About the MPs who came to the scene, Robinson says they were enlisted men. They were polite to Robinson and called him "sir." His first indication that he was in trouble was when Robinson met Captain Bear, the commander of the MPs at the MP guardhouse. Robinson perceived Bear thought he was uppity.
Robinson thought highly of the two officers who defended him. One was from the south, and forthrightly told him he wasn't sure he could be objective. That officer recommended an officer from Michigan join the defense team.

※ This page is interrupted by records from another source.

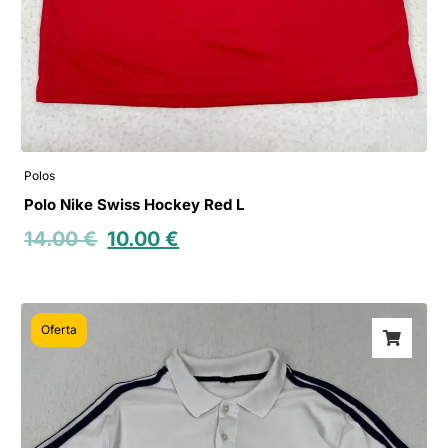
Polos
Polo Nike Swiss Hockey Red L
14.00
€
10.00
€
Oferta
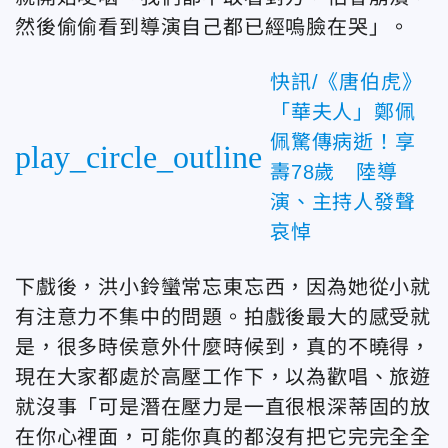
然後偷偷看到導演自己都已經嗚臉在哭」。
快訊/《唐伯虎》
「華夫人」鄭佩
佩驚傳病逝！享
play_circle_outline
壽78歲 陸導
演、主持人發聲
哀悼
下戲後，洪小鈴蠻常忘東忘西，因為她從小就
有注意力不集中的問題。拍戲後最大的感受就
是，很多時侯意外什麼時候到，真的不曉得，
現在大家都處於高壓工作下，以為歡唱、旅遊
就沒事「可是潛在壓力是一直很根深蒂固的放
在你心裡面，可能你真的都沒有把它完完全全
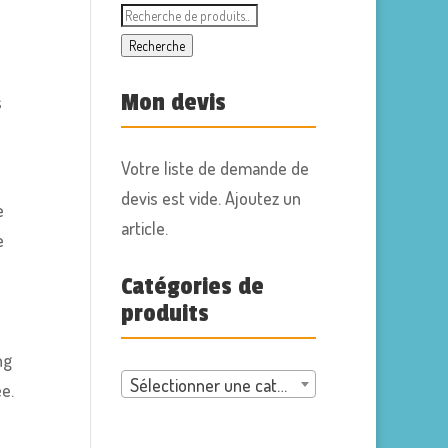
Recherche
pour :
Recherche
Mon devis
s
Votre liste de demande de
e
devis est vide. Ajoutez un
e
article.
e
Catégories de
produits
ng
Sélectionner une catégorie
e.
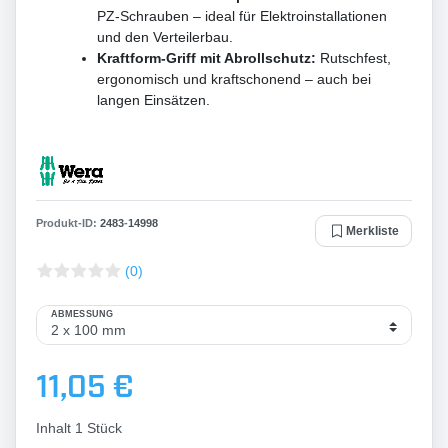
PZ-Schrauben – ideal für Elektroinstallationen
und den Verteilerbau.
Kraftform-Griff mit Abrollschutz:
Rutschfest,
ergonomisch und kraftschonend – auch bei
langen Einsätzen.
Produkt-ID:
2483
-
14998
Merkliste
(0)
ABMESSUNG
11,05 €
Inhalt
1
Stück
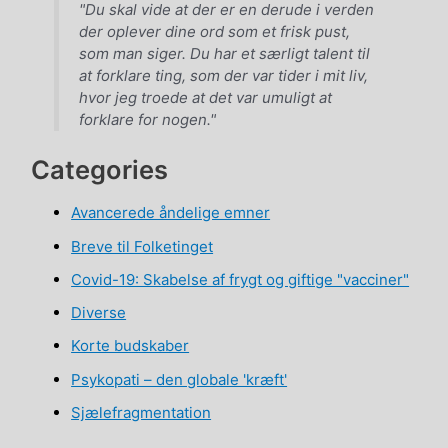
"Du skal vide at der er en derude i verden
der oplever dine ord som et frisk pust,
som man siger. Du har et særligt talent til
at forklare ting, som der var tider i mit liv,
hvor jeg troede at det var umuligt at
forklare for nogen."
Categories
Avancerede åndelige emner
Breve til Folketinget
Covid-19: Skabelse af frygt og giftige "vacciner"
Diverse
Korte budskaber
Psykopati – den globale 'kræft'
Sjælefragmentation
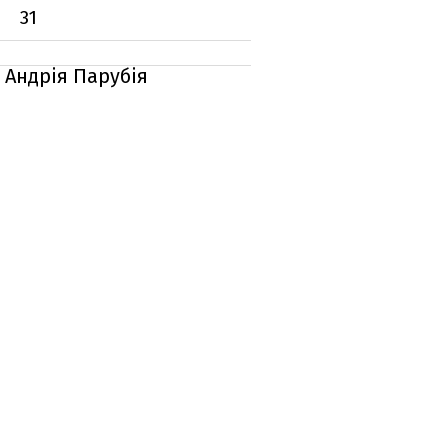
31
 Андрія Парубія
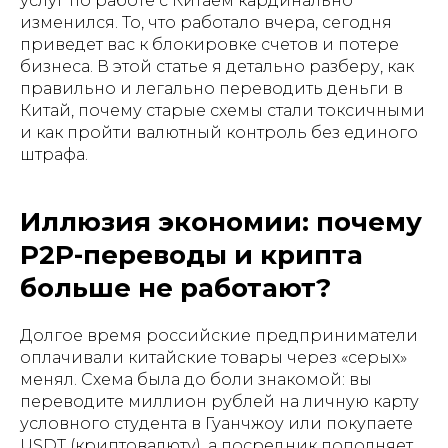
услуг по работе с Китаем кардинально
изменился. То, что работало вчера, сегодня
приведет вас к блокировке счетов и потере
бизнеса. В этой статье я детально разберу, как
правильно и легально переводить деньги в
Китай, почему старые схемы стали токсичными
и как пройти валютный контроль без единого
штрафа.
Иллюзия экономии: почему
P2P-переводы и крипта
больше не работают?
Долгое время российские предприниматели
оплачивали китайские товары через «серых»
менял. Схема была до боли знакомой: вы
переводите миллион рублей на личную карту
условного студента в Гуанчжоу или покупаете
USDT (криптовалюту), а посредник пополняет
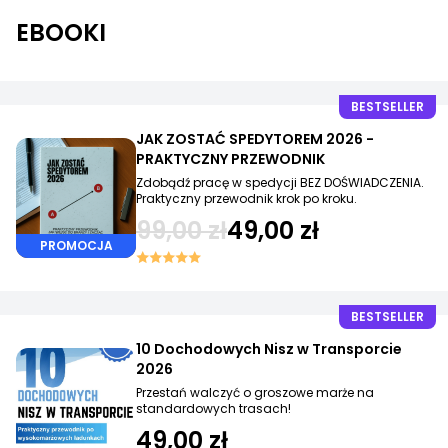
EBOOKI
BESTSELLER
JAK ZOSTAĆ SPEDYTOREM 2026 -
PRAKTYCZNY PRZEWODNIK
Zdobądź pracę w spedycji BEZ DOŚWIADCZENIA.
Praktyczny przewodnik krok po kroku.
99,00 zł
49,00 zł
PROMOCJA
BESTSELLER
10 Dochodowych Nisz w Transporcie
2026
Przestań walczyć o groszowe marże na
standardowych trasach!
49,00 zł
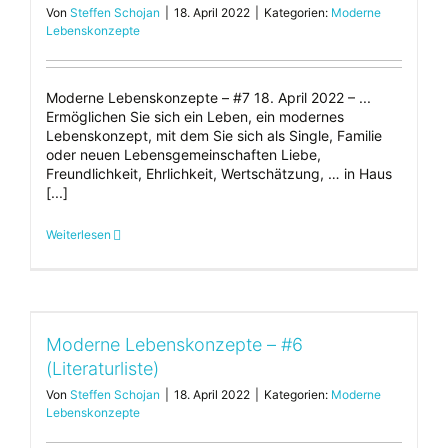
Von
Steffen Schojan
|
18. April 2022
|
Kategorien:
Moderne
Lebenskonzepte
Moderne Lebenskonzepte – #7 18. April 2022 – ...
Ermöglichen Sie sich ein Leben, ein modernes
Lebenskonzept, mit dem Sie sich als Single, Familie
oder neuen Lebensgemeinschaften Liebe,
Freundlichkeit, Ehrlichkeit, Wertschätzung, … in Haus
[...]
Weiterlesen
Moderne Lebenskonzepte – #6
(Literaturliste)
Von
Steffen Schojan
|
18. April 2022
|
Kategorien:
Moderne
Lebenskonzepte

Another factor Robinson felt worked in his favor was letters written to the Black press by his fellow Black officers. Robinson thought the Army realized that if he was treated unfairly, it would not be kept a secret, and it didn't want the spotlight on the Army for racial discrimination.
The most disturbing part of Robinson's account of his military service is that the Army permitted the practice of Jim Crow discrimination on federal property. It is likely that incidents such as the ones Robinson endured were part of President Harry Truman's reasoning in issuing Executive Order 9981 on July 26, 1948, stating "there shall be equality of treatment for all persons in the armed forces without regard to race, color, religion or national origin."
Nonetheless, just because Black service members are no longer ordered to sit in the back of a military bus or openly insulted with racial slurs, it does not mean they no longer face prejudice. African-American sailors sued for race discrimination in the Navy. In Chappell v. Wallace, 462 U.S. 296 (1983), Black Navy seamen brought a race discrimination claim against their military superiors as individuals, apparently in an attempt to plead around the ban against suing the military for acts incident to service set forth in Feres v. United States, 332 U.S. 301 (1950). In their suit, Black sailors alleged that commanders gave Black sailors less lucrative duties and assignments than their white counterparts, and failed to promote them of the basis of their race. They lost their case under the Feres doctrine.
On July 15, 2020, 72 years after Executive Order 9981 and 37 years after Chappell was dismissed, Defense Secretary Mark T. Esper put out a military-wide directive, demonstrating the sailors' concerns are still a problem. Esper barred the use of photos by promotion boards and ordered the development of new hair and grooming standards devoid of racial bias. The directive outlined steps at eliminating "discrimination, prejudice and bias in all ranks" to promote equal opportunity, morale and the readiness of the force.
Major Kama's article provides an opportunity for all of us, not just the military, to examine our past and make an honest accounting of who we have been as a country. Such an examination can help guide us to be the country we aspire to be. While making that honest accounting, we as lawyers should keep in mind that it was an opinion from the U.S. Supreme Court that permitted the military to maintain segregated branches of the armed services, a virtual Petri dish for the additional discrimination Robinson experienced. In finding segregation of the races under the law was not unconstitutional, Plessy v. Ferguson, 163 U.S. 537 (1896), in effect, sanctioned continued ignorance and apathy by white America.